Si tuviera que elegir entre asistir a los Oscars o a los Golden Globes, lo tendría difícil, pero creo que elegiría los Golden Globes. Como nadie me va a invitar me ahorro esa diatriba. Lo que hago cada año es verlos. Lo que confirmo cada año es que es una fiesta divertida, donde beben champagne y cuando salen a recibir o a entregar los premios se nota. Lo que me sigue fascinando es lo grandes profesionales que son: cómo suben las escaleras, cómo lanzan su speech, cómo llevan los diamantes, lo felices que parecen de pertenecer a ese mundo, sin falsas modestias ni complejos.
Y lo que me sigue alucinando es lo conservadoras que son las decisiones estéticas. Es decir, si no conociéramos las caras de las actrices podría ser una entrega de premios de finales de los años 50. Entiendo que nadie quiere arriesgar. Y para ir sobre seguro nada como el uniforme red-carpet, es decir, vestido de corte sirena, peinado marcado y joyas discretas pero que se note que son joyas. Los vestidos cortos son complicados y los ejercicios personales, como los que suele llevar a cabo Tilda Swinton, casi descartados por la mayoría. Qué difícil es proyectar la personalidad en un momento así.

Sin embargo, algunas lo consiguen. Dentro de las decisiones seguras siempre están Maggie Gylleenhal, Cameron Díaz, Chloë Sevigny o Julianne Moore, que son capaces de transmitir cierta frescura, cierto estilo propio.

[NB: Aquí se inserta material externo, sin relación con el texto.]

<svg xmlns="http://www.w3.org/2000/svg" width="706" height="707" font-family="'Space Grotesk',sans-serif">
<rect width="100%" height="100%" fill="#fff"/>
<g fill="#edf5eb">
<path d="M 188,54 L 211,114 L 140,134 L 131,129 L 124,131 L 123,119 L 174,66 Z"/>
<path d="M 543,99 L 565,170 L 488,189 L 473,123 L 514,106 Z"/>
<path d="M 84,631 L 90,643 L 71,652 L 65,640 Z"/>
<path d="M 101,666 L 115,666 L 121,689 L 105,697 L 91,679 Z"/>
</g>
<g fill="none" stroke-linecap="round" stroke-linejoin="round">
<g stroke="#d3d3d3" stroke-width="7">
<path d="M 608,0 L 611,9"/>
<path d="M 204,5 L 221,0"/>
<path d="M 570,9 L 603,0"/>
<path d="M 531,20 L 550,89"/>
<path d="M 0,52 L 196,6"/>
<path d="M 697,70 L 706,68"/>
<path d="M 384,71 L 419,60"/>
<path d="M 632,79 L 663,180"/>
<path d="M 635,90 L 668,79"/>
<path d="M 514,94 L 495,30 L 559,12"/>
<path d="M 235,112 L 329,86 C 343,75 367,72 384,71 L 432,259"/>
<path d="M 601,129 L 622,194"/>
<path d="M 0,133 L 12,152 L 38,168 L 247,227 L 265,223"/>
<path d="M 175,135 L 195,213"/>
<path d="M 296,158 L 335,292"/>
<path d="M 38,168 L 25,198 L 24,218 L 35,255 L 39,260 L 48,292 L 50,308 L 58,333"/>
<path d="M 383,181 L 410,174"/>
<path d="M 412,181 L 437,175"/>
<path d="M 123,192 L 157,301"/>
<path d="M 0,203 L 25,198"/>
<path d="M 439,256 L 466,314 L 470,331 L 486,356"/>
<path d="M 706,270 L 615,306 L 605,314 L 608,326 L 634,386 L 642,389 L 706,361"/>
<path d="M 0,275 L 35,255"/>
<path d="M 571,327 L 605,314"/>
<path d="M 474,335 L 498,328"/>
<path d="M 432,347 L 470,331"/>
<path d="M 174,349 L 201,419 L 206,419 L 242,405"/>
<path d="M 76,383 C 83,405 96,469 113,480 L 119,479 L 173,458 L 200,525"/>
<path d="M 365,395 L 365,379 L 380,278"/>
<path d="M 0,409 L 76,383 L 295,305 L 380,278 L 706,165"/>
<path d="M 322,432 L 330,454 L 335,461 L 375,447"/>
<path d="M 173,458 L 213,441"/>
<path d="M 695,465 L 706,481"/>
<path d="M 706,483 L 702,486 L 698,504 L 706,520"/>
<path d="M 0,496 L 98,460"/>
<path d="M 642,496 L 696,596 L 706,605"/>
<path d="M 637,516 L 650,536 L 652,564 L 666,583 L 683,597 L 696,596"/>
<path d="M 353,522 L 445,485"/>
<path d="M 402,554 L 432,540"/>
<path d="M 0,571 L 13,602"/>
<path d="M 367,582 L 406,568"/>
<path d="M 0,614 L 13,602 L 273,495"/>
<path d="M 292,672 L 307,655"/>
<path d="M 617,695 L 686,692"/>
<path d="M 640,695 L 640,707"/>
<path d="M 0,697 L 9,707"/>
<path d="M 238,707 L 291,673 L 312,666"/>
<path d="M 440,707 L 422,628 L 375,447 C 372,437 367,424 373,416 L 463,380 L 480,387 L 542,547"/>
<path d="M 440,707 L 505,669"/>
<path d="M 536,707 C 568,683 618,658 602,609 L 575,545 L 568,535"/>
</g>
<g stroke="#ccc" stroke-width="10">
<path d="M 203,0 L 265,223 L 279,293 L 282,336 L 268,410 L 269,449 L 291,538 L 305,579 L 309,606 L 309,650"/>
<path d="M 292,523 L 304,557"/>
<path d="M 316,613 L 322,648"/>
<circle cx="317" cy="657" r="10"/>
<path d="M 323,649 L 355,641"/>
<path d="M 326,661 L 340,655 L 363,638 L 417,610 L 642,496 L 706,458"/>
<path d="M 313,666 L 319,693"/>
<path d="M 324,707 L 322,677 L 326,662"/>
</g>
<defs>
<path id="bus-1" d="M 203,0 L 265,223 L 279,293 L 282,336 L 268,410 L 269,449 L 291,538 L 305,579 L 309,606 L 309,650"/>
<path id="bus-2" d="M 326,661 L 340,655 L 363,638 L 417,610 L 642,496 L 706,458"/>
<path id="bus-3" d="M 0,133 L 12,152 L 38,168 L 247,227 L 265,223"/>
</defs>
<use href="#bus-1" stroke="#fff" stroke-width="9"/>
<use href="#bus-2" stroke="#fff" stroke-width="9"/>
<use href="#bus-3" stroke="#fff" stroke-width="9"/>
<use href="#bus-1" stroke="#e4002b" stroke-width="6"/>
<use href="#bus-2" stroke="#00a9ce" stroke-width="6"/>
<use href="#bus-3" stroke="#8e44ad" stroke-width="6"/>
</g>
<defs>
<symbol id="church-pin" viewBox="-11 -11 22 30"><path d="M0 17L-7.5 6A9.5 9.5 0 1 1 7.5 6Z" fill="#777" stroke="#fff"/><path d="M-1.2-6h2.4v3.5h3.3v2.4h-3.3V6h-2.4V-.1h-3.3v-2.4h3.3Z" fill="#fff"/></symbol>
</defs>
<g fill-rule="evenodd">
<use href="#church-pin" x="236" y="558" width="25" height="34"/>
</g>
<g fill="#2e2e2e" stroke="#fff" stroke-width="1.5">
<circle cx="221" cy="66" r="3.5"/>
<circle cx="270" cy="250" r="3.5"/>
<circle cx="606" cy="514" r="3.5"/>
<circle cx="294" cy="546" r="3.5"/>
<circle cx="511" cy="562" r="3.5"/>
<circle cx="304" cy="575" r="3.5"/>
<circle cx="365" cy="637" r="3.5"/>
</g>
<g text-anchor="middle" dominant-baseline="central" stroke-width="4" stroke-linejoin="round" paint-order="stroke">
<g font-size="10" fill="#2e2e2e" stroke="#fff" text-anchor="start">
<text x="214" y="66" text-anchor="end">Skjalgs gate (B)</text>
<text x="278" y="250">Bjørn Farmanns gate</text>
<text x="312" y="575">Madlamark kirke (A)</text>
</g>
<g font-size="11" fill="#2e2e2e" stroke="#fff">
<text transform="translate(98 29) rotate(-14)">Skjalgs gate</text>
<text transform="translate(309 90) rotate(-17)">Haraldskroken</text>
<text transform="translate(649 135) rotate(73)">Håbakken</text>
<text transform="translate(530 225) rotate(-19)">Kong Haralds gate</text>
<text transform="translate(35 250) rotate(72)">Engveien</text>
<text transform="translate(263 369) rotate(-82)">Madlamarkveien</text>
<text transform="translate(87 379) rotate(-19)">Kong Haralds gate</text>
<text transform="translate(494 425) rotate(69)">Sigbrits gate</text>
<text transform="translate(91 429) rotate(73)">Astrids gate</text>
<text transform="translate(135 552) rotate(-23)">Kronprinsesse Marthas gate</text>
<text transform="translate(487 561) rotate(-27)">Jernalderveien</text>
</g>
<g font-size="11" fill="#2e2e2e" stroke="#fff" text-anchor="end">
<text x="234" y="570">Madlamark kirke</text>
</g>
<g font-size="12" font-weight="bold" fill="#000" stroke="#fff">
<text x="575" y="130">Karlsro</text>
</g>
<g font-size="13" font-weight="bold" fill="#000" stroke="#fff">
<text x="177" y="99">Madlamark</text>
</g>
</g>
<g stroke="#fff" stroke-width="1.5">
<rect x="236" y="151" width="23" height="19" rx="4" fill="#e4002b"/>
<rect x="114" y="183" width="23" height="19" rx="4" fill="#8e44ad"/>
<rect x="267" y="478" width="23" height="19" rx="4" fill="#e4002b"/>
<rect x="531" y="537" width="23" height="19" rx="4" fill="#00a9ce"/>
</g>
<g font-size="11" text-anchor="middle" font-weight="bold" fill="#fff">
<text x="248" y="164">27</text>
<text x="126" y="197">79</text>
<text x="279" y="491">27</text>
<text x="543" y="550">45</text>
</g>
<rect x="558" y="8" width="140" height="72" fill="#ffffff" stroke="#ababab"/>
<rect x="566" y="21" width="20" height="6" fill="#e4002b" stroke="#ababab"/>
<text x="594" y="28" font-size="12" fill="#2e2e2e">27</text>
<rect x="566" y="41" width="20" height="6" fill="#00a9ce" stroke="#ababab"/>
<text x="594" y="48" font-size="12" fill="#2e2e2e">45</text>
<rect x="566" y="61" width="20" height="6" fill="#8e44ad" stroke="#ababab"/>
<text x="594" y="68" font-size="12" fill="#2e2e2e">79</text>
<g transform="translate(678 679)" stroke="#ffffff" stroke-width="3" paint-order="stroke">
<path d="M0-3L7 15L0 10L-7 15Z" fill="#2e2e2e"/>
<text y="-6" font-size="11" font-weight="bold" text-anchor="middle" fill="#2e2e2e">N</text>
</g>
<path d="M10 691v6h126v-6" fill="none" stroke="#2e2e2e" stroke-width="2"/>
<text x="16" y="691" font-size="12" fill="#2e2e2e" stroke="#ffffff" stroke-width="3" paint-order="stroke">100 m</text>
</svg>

Me gustó mucho Meryl Streep, vestido y estilismo. También Joan Allen. Si yo hubiera tenido que elegir qué llevar, hubiera tomado prestados los looks de Julia Roberts, perfecta, con un vintage Yves Saint Laurent o el de la preciosa January Jones. Me encantó su Lanvin, su maquillaje ( un buen lipstick rojo es un bastón, una brújula, un podium) y su peinado. Pero yo no soy ni la novia de America ni el nuevo icono estético de la televisión. Por tanto, tendría que elegir un vestido de sirena para no fastidiarla.
Y los chicos? Emocionante mi querido Michael C. Hall, perfecto como siempre Tom Ford, demasiado repeinado Robert Downey Jr y apabullante Jon Hamm.
Nota: nunca he entendido los fenómenos Marchesa, Rodarte, Badgley Mischka o Armani Privé. No debo tener madera de estrella.